**PROBLEM STATEMENT:** Begin at the line containing "77.5 | 154.18" in the entries below and end at the line containing "84 | 154.24"; transcribe that range exactly and nothing outside it.

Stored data
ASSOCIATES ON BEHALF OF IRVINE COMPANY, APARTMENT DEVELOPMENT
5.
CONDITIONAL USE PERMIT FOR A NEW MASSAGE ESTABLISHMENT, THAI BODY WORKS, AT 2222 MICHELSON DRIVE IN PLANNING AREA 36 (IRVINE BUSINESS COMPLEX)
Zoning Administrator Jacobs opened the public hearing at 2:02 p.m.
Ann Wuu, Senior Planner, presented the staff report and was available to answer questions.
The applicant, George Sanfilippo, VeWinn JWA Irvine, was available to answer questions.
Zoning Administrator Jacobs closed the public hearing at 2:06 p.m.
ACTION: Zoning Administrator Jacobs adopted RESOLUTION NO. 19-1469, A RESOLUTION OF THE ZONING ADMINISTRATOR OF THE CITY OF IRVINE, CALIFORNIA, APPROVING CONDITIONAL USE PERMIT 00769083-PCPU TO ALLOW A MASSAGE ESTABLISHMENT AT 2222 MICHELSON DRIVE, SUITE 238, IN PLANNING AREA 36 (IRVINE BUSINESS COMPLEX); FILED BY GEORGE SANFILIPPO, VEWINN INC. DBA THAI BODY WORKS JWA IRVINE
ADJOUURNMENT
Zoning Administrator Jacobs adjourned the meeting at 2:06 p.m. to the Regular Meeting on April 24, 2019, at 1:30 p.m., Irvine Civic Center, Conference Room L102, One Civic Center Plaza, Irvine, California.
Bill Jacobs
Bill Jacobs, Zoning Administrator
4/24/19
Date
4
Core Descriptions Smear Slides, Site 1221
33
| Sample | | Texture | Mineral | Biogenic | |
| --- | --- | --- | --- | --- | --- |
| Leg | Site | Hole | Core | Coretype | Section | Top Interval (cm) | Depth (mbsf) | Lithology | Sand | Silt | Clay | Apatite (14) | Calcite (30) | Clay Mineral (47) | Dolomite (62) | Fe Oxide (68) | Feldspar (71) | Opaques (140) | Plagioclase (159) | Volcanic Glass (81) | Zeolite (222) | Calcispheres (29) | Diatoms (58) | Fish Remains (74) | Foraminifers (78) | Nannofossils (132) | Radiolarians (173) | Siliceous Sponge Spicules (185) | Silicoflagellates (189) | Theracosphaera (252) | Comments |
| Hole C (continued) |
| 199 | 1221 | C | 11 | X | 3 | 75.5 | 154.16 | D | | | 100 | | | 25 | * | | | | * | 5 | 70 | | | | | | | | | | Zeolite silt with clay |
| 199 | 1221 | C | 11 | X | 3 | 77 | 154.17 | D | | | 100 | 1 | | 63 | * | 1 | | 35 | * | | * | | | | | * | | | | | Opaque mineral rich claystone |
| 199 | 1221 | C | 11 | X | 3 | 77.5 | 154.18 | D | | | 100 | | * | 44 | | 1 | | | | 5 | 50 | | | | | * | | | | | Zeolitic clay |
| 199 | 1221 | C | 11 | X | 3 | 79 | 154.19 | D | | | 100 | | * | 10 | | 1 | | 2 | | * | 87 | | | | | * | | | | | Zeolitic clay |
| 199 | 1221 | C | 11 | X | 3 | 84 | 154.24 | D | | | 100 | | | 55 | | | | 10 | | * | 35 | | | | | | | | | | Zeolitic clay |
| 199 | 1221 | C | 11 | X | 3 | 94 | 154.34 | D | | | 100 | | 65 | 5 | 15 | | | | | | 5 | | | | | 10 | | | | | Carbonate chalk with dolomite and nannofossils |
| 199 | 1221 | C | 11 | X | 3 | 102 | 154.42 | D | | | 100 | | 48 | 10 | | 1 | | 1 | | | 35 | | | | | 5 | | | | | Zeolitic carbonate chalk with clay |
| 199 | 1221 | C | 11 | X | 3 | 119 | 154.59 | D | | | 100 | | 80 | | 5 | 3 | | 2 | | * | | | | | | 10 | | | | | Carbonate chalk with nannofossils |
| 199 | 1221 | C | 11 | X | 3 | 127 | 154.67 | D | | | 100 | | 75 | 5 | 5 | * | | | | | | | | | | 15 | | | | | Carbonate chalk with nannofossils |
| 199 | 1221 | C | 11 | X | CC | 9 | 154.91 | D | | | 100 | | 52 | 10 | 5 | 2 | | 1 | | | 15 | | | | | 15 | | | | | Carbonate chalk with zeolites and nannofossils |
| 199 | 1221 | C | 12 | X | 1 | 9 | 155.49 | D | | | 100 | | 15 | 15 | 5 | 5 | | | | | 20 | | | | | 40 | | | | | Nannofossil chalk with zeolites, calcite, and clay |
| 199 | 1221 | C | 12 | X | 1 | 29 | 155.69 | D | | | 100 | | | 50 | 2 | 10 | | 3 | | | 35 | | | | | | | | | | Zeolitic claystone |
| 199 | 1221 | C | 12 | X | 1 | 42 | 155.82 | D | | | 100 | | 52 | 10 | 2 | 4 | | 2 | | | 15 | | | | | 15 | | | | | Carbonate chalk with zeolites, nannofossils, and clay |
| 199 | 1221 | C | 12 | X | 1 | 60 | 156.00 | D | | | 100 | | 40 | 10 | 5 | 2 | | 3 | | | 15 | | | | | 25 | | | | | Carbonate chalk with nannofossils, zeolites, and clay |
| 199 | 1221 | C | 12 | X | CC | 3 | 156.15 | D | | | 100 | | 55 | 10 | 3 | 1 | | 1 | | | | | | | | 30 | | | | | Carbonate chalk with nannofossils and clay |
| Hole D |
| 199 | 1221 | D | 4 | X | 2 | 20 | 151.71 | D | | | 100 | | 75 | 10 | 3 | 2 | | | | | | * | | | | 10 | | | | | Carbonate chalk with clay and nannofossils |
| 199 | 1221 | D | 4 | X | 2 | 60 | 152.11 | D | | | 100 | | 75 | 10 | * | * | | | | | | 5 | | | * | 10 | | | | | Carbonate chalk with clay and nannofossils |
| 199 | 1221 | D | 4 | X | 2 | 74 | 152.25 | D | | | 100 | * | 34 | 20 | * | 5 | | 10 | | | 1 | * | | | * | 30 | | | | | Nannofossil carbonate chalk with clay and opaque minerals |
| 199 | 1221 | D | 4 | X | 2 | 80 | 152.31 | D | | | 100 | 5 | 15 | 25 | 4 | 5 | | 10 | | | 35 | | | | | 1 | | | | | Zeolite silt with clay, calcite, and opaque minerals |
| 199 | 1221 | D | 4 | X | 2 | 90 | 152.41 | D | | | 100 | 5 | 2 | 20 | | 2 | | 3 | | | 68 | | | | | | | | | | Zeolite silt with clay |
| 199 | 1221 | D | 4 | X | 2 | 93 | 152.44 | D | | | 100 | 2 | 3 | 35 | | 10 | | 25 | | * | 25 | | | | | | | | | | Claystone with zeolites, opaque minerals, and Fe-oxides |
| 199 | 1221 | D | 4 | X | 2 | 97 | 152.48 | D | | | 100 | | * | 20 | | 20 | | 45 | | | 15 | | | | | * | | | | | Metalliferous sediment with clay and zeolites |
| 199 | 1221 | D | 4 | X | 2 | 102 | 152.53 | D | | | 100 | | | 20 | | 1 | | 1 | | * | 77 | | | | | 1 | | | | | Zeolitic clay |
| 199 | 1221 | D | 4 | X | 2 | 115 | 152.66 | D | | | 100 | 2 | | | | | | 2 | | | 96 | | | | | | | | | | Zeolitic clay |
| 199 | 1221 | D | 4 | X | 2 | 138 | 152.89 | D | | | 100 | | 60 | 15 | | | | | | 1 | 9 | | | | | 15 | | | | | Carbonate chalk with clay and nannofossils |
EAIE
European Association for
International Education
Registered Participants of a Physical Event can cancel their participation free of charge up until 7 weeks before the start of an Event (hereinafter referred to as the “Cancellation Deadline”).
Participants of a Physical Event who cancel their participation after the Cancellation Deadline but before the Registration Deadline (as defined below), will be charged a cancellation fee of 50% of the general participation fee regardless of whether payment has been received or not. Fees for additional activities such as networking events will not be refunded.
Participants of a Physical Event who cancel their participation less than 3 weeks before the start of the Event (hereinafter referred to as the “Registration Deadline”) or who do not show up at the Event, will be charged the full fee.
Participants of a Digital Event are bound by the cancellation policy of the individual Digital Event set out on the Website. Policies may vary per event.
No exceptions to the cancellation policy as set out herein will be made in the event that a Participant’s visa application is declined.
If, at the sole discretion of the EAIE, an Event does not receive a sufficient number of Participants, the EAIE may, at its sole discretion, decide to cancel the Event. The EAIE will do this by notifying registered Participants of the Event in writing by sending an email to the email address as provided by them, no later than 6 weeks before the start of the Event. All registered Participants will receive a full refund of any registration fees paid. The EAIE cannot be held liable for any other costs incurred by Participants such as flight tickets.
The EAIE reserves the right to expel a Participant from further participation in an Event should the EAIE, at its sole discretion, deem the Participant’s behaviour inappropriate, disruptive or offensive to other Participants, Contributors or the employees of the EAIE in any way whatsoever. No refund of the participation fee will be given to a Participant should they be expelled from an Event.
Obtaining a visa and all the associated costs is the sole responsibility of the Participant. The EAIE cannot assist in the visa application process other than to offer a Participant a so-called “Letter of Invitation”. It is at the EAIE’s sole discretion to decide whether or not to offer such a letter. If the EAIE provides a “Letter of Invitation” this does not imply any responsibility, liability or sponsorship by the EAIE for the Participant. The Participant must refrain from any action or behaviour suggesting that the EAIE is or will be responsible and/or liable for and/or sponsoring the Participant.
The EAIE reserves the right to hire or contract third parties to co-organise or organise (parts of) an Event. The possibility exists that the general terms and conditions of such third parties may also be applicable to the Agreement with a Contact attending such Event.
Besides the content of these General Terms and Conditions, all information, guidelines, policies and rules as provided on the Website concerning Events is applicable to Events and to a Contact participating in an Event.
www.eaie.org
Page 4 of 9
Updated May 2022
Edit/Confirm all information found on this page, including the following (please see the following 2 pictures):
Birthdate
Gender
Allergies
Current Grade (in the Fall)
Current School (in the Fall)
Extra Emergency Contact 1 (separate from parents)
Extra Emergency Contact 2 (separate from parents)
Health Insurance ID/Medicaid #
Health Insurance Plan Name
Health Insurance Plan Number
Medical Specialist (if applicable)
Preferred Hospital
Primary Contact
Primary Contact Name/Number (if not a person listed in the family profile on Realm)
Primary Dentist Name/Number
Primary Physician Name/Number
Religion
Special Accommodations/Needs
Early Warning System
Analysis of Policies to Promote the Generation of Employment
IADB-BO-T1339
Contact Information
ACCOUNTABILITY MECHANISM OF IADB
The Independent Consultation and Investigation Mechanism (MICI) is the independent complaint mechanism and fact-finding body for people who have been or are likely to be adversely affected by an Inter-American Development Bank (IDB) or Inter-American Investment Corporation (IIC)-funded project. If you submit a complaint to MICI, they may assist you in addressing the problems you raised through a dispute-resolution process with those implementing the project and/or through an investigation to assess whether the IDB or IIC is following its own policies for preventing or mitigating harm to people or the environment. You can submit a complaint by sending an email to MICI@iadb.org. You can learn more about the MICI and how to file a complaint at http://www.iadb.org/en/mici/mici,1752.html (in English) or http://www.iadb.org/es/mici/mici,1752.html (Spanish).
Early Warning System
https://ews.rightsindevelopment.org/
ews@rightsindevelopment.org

**YOUR RESPONSE:**
| 199 | 1221 | C | 11 | X | 3 | 77.5 | 154.18 | D | | | 100 | | * | 44 | | 1 | | | | 5 | 50 | | | | | * | | | | | Zeolitic clay |
| 199 | 1221 | C | 11 | X | 3 | 79 | 154.19 | D | | | 100 | | * | 10 | | 1 | | 2 | | * | 87 | | | | | * | | | | | Zeolitic clay |
| 199 | 1221 | C | 11 | X | 3 | 84 | 154.24 | D | | | 100 | | | 55 | | | | 10 | | * | 35 | | | | | | | | | | Zeolitic clay |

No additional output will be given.